Daood Gilani. David Coleman Headley. Immigration consultant. Head-hunter and visa facilitator. Fitness freak, passionate gymmer. Party animal and pub-hopper. Ardent baseball fan. Inveterate foodie. A man who often pretended to be a Jew, sought the company of young, beautiful women and checked in and out of five-star hotels and consulates with as much ease. As likely to drop in at the US consulate in Mumbai as his friends’ houses in downmarket areas. This was the side of Headley his friends here attest to. Like gym instructor Vilas Warak, who Headley befriended at the upmarket Moksh gym in south Mumbai.
Warak’s circle remember a meal they had at the famous Iskcon restaurant Govinda—apparently Headley thoroughly enjoyed the sattvik, pure vegetarian meal, and even held forth on Lord Krishna which embarrassed the predominantly Hindu group no end for he seemed to know a lot more about the blue god than they did. They recall that he sometimes carried copies of the Gita, the Bible and the Quran. They had even invited him to sample Mumbai’s streetside chaat and, predictably, he was game. With aspiring actor and fitness consultant Rahul Bhatt, filmmaker Mahesh Bhatt’s son, Headley was full of stories about the US army, special squads, surveillance techniques, so much so that Bhatt, in jest, dubbed the well-built, Caucasian-looking gentleman “Agent Headley”. He enjoyed the coffee evenings at Barista in tony Bandra as much as the Philadelphia steak sandwich at a south Mumbai restaurant yards away from the Taj.
In Pune, where he seemed to have spent time visiting the Chabad House, Hotel Taj Blue Diamond and the Osho ashram among other locations, sources say he seemed very much like the tourists the Koregaon Park area sees in hundreds everyday. If he had walked in and stayed at the Chabad House, no one would have been any wiser because he could have carried himself like a Jew, even an ultra-orthodox Jew, a resident there told investigators. No wonder then that Warak and Bhatt were stunned when news of his being an LeT operative flashed on TV screens.

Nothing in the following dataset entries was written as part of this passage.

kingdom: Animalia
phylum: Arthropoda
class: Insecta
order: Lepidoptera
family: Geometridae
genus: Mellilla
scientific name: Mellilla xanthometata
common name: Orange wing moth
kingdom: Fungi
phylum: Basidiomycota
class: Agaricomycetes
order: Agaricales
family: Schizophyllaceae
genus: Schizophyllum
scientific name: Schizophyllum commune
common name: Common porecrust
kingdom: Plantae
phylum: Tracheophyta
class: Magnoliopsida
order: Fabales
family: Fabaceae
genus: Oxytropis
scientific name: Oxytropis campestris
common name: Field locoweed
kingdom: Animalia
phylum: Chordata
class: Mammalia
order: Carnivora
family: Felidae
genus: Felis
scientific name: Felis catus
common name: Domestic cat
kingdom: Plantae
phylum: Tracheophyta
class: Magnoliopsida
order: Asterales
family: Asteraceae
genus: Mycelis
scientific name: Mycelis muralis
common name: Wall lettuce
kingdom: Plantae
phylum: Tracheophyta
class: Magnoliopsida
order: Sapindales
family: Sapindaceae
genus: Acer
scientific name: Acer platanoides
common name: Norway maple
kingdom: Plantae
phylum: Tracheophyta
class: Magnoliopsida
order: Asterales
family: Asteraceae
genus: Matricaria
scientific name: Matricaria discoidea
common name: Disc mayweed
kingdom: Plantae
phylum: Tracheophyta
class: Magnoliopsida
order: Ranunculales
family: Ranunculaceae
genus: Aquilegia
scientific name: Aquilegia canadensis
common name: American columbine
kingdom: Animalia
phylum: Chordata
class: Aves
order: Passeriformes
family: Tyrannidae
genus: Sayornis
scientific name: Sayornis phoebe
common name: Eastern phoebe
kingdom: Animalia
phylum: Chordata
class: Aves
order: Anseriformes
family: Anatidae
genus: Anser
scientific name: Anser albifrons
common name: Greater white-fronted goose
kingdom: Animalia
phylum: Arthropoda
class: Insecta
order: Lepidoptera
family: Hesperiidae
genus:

Investigators, based on interrogations, believe Headley checked out “unusual targets”, Bollywood celebrities and popular party venues, networking with people from all walks of life. A top cop says he filed away information to be used later, that his deliberate associations with well-connected people gave him access to people and places not usually open to common people. It turns out Headley also hobnobbed with B-grade Bollywood celebrities, took girls out and promised them help in organising overseas shows, or in getting studio breaks.
“Headley seemed to wear many personas, each with equal ease,” says an investigator, “each was an alibi, allowing him access of a certain kind, each one seemed to be a cover-up for his real agenda.” In fact, Crime Branch interrogators have a new parallel drawn from Prabhakar Phanshikar’s hugely popular cult play To Mee Nhavech (I Am Not That One) where the protagonist adopts a different character each time to carry out sinister tasks.
Piecing together the different personas of Headley and uncovering Rana’s operations are only the start of the probe. It’s a long way away from charging them on specific counts of violations of Indian law, or filing for extradition. In fact, in the two weeks the NIA and Crime Branch have been on the case, the two agencies have barely shared any information or leads; each drew up its own list of people to question (though the lists overlapped) and officers of both agencies conducted interrogations, each pursuing its own intelligence. The NIA has easier access to international documents, like FBI affidavits. The local Crime Branch boys, though, enjoy better on ground access. If the NIA-registered case has to move ahead, there has to be improved coordination between itself and local police, not only in Mumbai but in every city where Headley left his footprints. Remember, the FBI, when it swooped down on October 3, had been trailing him—e-mails, calls, travels, addresses, aliases and all—for over a year. It’s a puzzle with too many pieces.